Wednesday: Write down on your notepaper the similarities and differences between Luke’s account of the trial before the Sanhedrin and Mark and Matthew’s accounts. Read Luke 22:54-71. How much courage did it take for Peter to come into the courtyard with the guards who had arrested Jesus? If Jesus was arrested about midnight and finally arrived at the High Priest’s home by 1 •.00 am, try to imagine the time these various things take place. What hints do you have that help you set a time for this. Notice, Luke tells us Jesus looked at Peter from the place he was being held at the moment Peter denied Jesus the third time. Imagine this look across the courtyard. How do you see this in your mind’s eye? What other differences do you see between this account and Matthew and Mark’s accounts? Reflecting upon your notes from Sunday’s sermon, why did the early church recount Peter’s story of his denial of Jesus?

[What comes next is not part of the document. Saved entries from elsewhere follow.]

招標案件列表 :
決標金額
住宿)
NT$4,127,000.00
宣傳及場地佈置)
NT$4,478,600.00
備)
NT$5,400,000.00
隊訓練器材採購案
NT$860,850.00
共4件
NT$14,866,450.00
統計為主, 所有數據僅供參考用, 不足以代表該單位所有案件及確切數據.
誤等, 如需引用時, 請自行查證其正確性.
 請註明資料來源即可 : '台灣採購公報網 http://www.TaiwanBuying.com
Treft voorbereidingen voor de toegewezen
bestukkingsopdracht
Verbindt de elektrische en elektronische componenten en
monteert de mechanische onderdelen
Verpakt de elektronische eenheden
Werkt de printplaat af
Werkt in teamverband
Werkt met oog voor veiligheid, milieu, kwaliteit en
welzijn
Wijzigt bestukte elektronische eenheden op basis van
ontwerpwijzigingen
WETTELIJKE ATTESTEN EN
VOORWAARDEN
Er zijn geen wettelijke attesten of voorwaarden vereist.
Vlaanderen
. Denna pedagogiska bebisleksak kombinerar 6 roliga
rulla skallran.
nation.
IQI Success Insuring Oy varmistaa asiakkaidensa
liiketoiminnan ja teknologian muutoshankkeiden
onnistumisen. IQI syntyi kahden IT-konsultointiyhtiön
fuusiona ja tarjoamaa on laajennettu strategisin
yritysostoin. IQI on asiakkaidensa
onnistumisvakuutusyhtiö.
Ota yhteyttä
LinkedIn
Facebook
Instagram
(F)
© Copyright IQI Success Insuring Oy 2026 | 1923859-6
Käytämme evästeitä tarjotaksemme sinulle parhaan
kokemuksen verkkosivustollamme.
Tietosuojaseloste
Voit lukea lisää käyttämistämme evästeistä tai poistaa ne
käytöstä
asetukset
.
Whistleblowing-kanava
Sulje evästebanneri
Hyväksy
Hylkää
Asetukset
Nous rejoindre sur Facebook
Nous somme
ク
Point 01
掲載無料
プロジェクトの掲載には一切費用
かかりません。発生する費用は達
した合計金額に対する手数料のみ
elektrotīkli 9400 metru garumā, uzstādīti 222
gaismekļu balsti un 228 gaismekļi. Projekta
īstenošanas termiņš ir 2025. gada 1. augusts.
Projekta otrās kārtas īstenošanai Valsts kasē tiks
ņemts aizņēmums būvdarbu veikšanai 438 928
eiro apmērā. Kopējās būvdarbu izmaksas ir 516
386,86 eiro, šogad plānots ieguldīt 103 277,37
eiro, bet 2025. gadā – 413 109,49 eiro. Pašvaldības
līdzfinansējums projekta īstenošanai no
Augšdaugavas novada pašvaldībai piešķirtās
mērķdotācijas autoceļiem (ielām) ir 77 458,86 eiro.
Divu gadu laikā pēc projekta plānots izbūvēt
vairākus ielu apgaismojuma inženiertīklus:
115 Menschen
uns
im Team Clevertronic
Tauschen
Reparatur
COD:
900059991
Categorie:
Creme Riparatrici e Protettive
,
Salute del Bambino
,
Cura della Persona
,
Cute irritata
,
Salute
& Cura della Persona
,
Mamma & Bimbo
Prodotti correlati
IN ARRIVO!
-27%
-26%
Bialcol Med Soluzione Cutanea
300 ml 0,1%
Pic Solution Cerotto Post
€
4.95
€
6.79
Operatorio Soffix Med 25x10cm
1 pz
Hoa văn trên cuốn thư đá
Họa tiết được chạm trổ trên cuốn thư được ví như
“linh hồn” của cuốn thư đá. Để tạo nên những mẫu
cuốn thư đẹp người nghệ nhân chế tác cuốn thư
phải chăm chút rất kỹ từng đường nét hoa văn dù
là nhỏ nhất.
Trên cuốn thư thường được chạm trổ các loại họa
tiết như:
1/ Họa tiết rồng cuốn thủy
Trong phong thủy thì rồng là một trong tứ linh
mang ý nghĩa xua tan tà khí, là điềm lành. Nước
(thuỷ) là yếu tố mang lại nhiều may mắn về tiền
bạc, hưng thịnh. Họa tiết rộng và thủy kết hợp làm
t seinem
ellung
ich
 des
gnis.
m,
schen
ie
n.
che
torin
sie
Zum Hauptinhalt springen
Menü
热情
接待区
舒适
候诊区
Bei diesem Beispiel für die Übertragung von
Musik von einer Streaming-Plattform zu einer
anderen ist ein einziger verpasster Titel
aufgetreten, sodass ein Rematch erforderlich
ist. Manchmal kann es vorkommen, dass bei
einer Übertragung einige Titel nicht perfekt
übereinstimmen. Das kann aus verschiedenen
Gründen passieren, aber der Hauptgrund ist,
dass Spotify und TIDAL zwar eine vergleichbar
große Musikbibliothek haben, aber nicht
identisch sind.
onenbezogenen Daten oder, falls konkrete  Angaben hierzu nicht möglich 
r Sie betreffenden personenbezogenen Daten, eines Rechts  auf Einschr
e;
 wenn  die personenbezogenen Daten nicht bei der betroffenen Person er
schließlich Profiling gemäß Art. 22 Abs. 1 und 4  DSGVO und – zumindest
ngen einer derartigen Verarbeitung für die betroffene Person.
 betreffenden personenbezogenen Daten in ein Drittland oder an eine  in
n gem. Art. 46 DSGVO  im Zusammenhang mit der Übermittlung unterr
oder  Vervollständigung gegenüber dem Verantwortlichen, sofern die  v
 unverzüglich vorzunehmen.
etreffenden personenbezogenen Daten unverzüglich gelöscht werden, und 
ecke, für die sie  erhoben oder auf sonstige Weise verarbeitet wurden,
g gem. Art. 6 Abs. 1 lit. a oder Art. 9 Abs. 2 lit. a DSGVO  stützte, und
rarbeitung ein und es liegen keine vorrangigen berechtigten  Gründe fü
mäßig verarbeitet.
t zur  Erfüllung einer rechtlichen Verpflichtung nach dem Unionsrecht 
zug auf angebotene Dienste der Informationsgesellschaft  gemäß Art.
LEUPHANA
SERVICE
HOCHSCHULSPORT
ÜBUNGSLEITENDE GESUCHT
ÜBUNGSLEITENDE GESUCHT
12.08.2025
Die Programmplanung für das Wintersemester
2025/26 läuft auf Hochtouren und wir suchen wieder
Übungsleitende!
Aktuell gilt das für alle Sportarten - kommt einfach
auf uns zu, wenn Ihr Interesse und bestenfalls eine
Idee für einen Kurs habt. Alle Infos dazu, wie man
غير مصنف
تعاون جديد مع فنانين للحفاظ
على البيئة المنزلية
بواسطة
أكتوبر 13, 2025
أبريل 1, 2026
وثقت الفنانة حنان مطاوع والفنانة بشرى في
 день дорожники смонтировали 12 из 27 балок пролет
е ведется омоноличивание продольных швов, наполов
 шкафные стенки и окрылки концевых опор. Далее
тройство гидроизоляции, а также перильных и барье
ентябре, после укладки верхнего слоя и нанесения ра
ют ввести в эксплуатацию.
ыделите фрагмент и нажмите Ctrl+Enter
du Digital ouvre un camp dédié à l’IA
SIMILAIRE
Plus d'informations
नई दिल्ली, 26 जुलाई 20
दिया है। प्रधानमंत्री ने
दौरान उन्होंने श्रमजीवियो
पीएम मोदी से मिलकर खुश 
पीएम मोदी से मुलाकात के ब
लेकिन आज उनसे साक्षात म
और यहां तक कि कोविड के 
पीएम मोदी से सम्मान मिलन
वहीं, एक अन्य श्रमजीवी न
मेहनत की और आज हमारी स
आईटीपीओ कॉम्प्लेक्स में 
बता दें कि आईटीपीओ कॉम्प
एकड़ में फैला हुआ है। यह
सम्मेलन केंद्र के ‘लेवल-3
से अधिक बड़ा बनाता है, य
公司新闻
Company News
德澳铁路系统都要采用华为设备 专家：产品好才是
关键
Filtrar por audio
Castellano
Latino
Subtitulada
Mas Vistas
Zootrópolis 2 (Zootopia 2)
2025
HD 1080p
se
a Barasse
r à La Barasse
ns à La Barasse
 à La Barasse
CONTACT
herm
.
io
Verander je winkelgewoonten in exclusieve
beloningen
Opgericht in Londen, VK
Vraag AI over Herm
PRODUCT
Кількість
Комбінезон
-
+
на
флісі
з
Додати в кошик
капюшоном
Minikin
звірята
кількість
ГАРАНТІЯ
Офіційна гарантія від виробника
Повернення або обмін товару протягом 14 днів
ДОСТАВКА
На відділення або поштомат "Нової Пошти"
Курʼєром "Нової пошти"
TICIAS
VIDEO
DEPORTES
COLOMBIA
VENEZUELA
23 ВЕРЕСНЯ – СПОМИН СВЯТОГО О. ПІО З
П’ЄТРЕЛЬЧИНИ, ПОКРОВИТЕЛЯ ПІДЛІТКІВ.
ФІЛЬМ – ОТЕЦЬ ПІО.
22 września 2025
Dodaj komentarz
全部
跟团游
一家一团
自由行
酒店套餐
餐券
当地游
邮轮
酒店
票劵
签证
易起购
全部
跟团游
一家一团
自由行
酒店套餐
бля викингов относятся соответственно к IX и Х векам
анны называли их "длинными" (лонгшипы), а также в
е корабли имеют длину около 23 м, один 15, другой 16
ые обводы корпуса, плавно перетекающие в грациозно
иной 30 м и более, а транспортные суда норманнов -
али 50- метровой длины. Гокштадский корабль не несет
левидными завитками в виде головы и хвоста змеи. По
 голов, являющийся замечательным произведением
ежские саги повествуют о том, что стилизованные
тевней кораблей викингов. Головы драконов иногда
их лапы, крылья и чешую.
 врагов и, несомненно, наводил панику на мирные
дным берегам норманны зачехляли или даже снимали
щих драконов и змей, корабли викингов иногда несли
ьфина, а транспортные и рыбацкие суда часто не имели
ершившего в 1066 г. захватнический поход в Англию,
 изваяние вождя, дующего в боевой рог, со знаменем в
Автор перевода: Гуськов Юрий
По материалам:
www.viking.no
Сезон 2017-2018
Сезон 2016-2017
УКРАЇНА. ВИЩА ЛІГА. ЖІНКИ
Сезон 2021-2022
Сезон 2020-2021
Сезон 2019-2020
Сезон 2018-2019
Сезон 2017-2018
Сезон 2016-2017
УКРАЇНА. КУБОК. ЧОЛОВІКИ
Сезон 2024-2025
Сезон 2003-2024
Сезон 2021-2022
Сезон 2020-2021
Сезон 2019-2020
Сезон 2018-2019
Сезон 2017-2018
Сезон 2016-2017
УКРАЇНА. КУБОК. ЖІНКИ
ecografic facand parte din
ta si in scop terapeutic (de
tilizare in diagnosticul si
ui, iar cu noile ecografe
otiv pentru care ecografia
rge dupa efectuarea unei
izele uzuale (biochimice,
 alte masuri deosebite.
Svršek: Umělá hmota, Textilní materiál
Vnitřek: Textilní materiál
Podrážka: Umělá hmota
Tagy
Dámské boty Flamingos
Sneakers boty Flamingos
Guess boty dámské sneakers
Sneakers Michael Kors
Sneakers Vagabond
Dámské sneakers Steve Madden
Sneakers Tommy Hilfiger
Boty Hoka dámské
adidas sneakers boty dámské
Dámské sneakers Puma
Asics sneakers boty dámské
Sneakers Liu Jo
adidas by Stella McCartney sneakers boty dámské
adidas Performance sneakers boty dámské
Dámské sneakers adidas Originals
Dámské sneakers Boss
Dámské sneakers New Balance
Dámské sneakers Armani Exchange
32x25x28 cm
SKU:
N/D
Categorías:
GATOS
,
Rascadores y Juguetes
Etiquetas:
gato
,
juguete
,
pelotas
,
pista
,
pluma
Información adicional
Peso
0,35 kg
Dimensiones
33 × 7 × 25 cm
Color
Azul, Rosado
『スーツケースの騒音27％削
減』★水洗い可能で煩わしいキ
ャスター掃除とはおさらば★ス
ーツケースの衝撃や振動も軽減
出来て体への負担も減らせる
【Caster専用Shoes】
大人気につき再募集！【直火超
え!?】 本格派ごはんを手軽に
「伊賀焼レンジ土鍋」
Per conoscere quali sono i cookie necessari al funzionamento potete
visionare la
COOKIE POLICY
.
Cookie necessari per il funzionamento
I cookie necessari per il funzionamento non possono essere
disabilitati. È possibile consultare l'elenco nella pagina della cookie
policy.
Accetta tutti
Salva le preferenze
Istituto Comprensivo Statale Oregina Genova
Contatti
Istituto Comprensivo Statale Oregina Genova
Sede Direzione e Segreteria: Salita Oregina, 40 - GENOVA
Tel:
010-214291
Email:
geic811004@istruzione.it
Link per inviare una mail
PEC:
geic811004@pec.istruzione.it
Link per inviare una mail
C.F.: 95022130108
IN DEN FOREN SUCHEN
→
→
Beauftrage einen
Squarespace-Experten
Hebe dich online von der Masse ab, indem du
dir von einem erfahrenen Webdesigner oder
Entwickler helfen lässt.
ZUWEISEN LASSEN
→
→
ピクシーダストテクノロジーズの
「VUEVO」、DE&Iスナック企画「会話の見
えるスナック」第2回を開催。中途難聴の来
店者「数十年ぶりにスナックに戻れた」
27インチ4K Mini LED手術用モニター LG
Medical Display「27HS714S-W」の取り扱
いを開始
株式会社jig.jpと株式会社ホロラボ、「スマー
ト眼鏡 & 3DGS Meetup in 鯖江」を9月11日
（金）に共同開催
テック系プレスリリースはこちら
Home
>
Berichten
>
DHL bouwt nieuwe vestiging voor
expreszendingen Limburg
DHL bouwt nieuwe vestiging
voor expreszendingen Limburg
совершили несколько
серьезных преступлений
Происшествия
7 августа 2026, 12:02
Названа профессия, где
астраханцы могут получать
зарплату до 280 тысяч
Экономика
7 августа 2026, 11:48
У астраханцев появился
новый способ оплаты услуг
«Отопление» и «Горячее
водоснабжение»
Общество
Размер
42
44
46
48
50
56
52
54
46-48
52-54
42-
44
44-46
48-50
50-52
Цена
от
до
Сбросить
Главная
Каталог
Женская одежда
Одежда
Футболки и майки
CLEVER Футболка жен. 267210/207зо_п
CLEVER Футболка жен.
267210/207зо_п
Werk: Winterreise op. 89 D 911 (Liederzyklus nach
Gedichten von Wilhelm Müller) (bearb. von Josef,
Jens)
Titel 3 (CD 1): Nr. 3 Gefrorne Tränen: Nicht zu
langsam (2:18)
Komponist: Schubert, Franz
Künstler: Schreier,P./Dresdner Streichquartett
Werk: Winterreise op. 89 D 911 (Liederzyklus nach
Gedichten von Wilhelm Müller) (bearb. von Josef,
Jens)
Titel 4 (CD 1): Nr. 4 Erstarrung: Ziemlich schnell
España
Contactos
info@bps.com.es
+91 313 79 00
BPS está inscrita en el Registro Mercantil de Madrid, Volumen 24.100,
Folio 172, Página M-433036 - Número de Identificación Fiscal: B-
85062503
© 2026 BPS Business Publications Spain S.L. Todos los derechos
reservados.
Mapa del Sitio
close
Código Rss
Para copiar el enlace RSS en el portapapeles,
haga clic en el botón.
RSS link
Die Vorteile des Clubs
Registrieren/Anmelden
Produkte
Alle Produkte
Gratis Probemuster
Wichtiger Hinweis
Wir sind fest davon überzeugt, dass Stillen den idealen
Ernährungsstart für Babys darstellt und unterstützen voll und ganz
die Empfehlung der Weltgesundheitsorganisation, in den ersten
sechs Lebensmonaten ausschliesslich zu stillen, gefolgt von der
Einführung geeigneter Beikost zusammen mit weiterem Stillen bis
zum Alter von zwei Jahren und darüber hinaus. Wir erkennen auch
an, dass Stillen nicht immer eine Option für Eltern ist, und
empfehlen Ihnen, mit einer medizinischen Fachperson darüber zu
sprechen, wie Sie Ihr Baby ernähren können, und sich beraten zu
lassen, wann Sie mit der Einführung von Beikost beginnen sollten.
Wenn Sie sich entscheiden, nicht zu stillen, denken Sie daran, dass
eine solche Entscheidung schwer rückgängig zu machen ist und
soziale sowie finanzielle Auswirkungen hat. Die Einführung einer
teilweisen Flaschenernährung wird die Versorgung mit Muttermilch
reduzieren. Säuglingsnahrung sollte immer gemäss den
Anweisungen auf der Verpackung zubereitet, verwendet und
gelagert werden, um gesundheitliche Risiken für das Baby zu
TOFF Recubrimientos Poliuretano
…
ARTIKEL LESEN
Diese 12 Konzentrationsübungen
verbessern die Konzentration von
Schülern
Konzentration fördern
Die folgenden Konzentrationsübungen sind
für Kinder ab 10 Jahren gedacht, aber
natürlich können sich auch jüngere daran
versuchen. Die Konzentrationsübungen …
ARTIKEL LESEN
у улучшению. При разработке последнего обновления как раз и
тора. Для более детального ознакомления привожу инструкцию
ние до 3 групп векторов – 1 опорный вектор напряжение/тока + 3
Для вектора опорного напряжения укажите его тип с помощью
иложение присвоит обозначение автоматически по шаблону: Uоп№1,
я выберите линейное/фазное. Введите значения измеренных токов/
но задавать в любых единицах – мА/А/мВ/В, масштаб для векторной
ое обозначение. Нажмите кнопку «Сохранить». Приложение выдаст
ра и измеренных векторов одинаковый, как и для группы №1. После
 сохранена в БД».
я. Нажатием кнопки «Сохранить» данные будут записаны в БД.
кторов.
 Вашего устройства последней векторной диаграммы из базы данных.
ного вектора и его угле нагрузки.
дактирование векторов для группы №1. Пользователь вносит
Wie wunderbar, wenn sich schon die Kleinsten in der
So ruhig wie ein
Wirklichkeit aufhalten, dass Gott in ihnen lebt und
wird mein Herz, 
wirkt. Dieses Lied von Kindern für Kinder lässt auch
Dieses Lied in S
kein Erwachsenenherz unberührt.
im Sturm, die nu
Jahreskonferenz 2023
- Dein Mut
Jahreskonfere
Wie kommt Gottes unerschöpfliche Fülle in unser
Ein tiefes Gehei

Thursday: Today we turn to John’s account of the arrest and denial. Again, note the similarities and differences between the four gospel accounts of this event, Read John 1 8:12-27. John does not mention the entire Sanhedrin — he may assume the reader knows about this body meeting to try Jesus, but he doesn’t mention this. Instead, he mentions two trials — one before the former high priest, Annas and a second before the sitting high priest, Caiphas. Put all of this information together from your study to get a harmonized or comprehensive picture of what happened. Reflect again upon the reasons two high priests (first century Popes) called for Jesus’ death. How do you envision the tone of Jesus when he speaks here? What does Peter’s denial mean to you?
Friday: Let’s see how the story of Peter’s denial of Jesus is resolved. Read John 21:15-19. This takes place after the resurrection. How many times does Jesus ask about Peter’s love? What is the significance of this? What did this story mean to Peter? To you?